Norma Stephenson said that we have to act within the spirit of the Party. The report from the Labour Group meeting made my mind up. We need an investigation into this selection, and also into Regional office.

Keith Birch said he supported Norma because the allegations needed investigation.

Jeremy Beecham said that we have to sort this out and we can’t just ignore Gilligan, he will do real damage. ID doesn’t show where you live. There are serious questions about the ballot, and a prima facie case to look into, as an emergency.

Peter Wheeler said there might be problems and we might be taken to court. If we suspended Lutfur Rahman, how would we get a candidate?

Angela Eagle said I was on the second panel, and I didn’t shortlist him. It’s not right that people feel they have an entitlement to be a candidate, and take us to court (Angela was imposed as a candidate in Wallasey in the first place). There are problems with endorsing the candidate, there is a prima facie case to investigate.

Peter Kenyon said that there was a probability the candidate would stand against us anyway (not a point likely to win the NEC over). Anyone can make a case against anyone – look at the case that was made against Ken Livingstone, and look where that got us. We should investigate soon, before the nominations. I’m not confident about an investigation, I’m still waiting for the outcome of the investigation into Erith and Thamesmead. This is not a bottom-up case, not according to what I’ve heard from local members. We need a rapid investigation by people who have not been previously involved.

Jack Dromey said the London region shouldn’t investigate. There are serious allegations, Lutfur publicly refused to support Rushanara Ali. Now Respect is supporting him. There are reports this morning that he is being investigated by the electoral commission. It is not practical to have an investigation and then another NEC by Friday. We have to take the risk that he will stand.

Ray Collins then came back and said that this was not about our processes, it was about the conduct of an individual. Even Keith Vaz and Peter Kenyon admit the allegations are serious. We have to act immediately.

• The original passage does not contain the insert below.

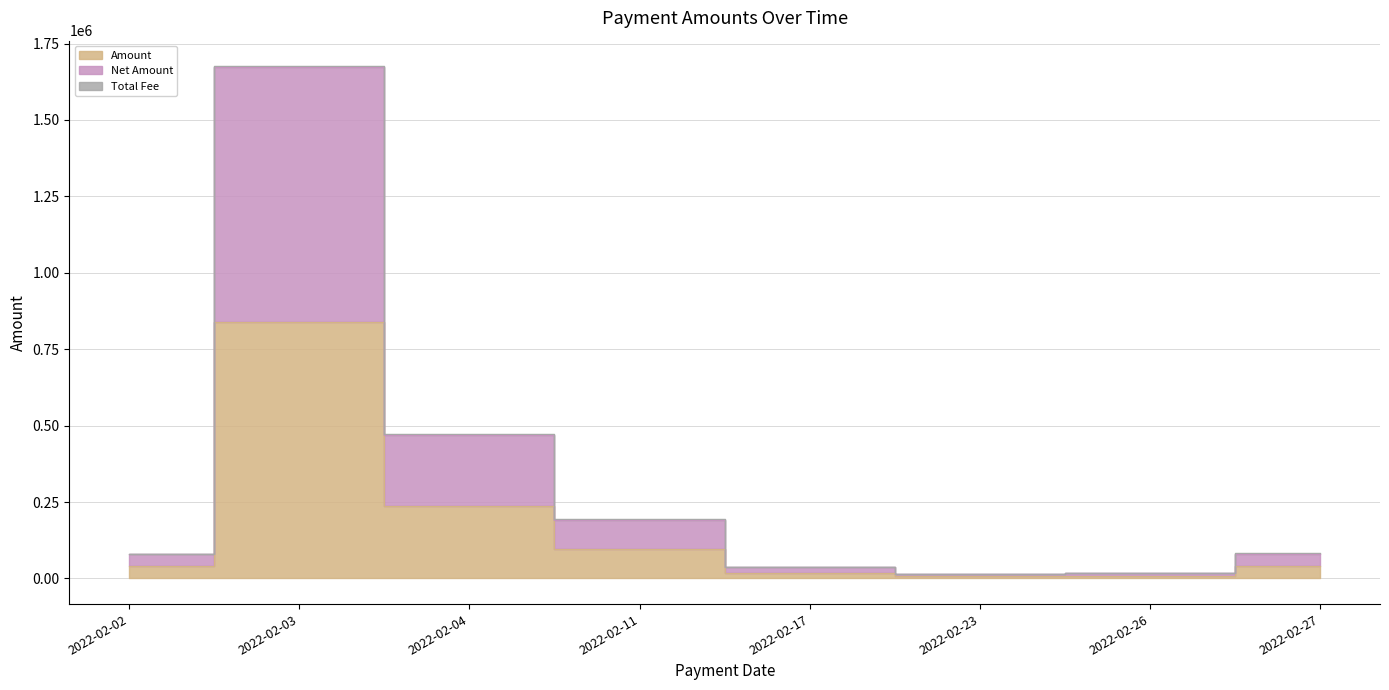

Where is the first local maximum for Net Amount?

2022-02-03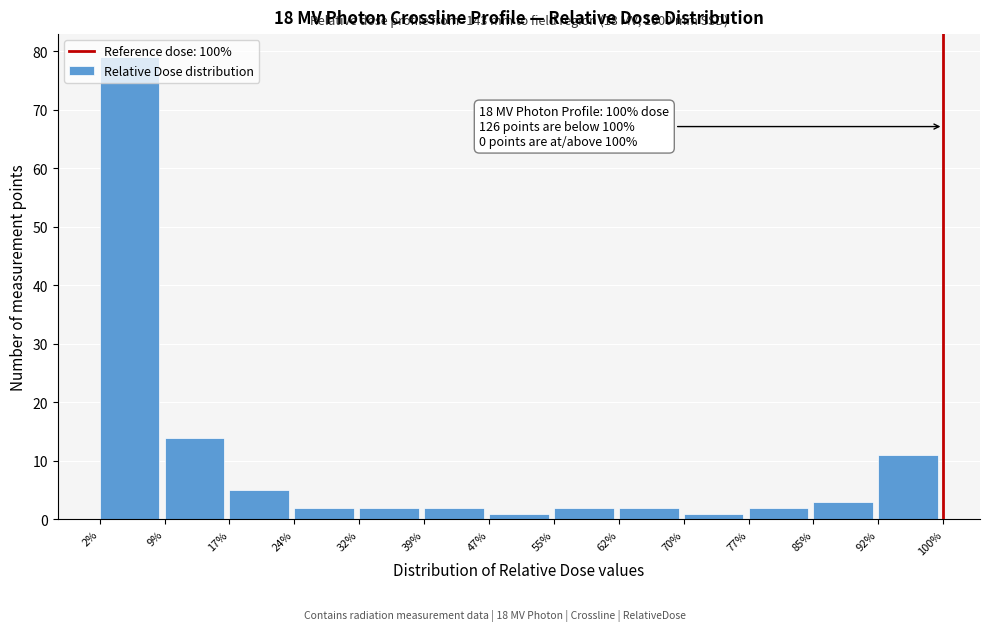

Over which range of the x-axis is the bar tallest?

2% to 9%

Harriet Harman said that there is no easy path but we have to exercise our responsibilities. We don’t want a hiatus between now and Friday. I am more concerned about Rushanara’s allegations than about Gilligan’s. We need to agree another candidate now.

Keith Vaz said that it could be unlawful, we are proposing to agree a new candidate before there has been an investigation.

Ray Collins said that was not the case. There is a prima facie case for an investigation. The suspension is an administrative action.

Ann Black then tried to clarify what we were voting on, no recommendations being written down. The first vote was that: “We believe there are allegations that require investigation, which need to be investigated outside the London region, and that therefore we take administrative action to suspend the candidate.”

There were lots of votes in favour of this, with myself, Peter Kenyon and Peter Willsman voting against, and Keith Vaz abstaining.

The second vote was put by Norma Stephenson, that the candidate be Helal Abbas. Pete Willsman moved John Biggs, as he at least came second in the ballot. There were 16 votes for Abbas, 2 for Biggs, with 5 abstentions ; myself, Peter Kenyon, Ellie Reeves, Andy Worth and Keith Vaz.

My suspicion is that they put forward Abbas so as not to leave themselves open to the charge of deselecting a Bangladeshi and replacing him with a white man. All papers in the dossier were collected in, and I left the meeting.